When you are terminated from your job, you do not lose your 401k account. The account is yours, and you have a right to move it to your new employer or to manage it yourself. You will need to complete a rollover to do so. This simple process will help you not only avoid taxes and fees but also set you up to begin making contributions to a new account, such as an individual retirement account (IRA), immediately.
401k Rollover Process
When you are terminated from your job, contact your old 401k administrator to determine if you are eligible for the rollover. As long as your status is officially "terminated," you will be eligible. If your status has not changed, contact your old human resources department in order to get that step accomplished.
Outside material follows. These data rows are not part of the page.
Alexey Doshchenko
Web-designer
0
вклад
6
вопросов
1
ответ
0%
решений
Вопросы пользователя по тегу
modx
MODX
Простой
Next, your previous plan administrator will provide you with rollover forms. You will need to declare where the funds will go. Therefore, it is important to set up an IRA prior to the rollover. You may not need to fully open the account. In some cases, you must only notify the new provider that you would like to open the account with the rollover funds. Once you complete and submit the forms, it is up to the plan administrators to complete the rollover into your new IRA. It is your job to double check to make sure the process occurs within 60 days.
401k Rollover Warnings
Some employees chose to do an indirect rollover, taking the funds into their personal checking or savings account first, rather than a direct rollover. This is a tricky option with many potential drawbacks. If you hold the funds too long, you will be taxed and penalized for an early withdrawal. If you use the funds for any income-producing investment, you may also be penalized by the Internal Revenue Service. Therefore, if you elect this option, make sure the funds are deposited into a new retirement account within 60 days.
Recovering Lost 401ks
Even if you were terminated from your job some time in the past, you still have a right to recover and rollover your lost 401k. Your employer cannot shut down or use your 401k. But it may open an IRA on your behalf and deposit the funds there. Check with your previous employer first to determine the status of your lost 401k. If your employer no longer has the information, you can use the Department of Labor's free website to help find your old account.
Contributing to the New IRA
Once you successfully roll over your old 401k into a new IRA, you will not longer have a connection with your old 401k administrator. You are solely in charge of making your contributions with an IRA. If you get a new job, you may ask to deduct contributions directly from your paycheck into your IRA, but this will only be possible if your employer sponsors this option. Otherwise, you can continue making payments independently to your IRA regardless of where you work or if your employer offers benefits. If you want to change your investment options, your contributions or other terms in the future, you must contact the institution that holds your IRA.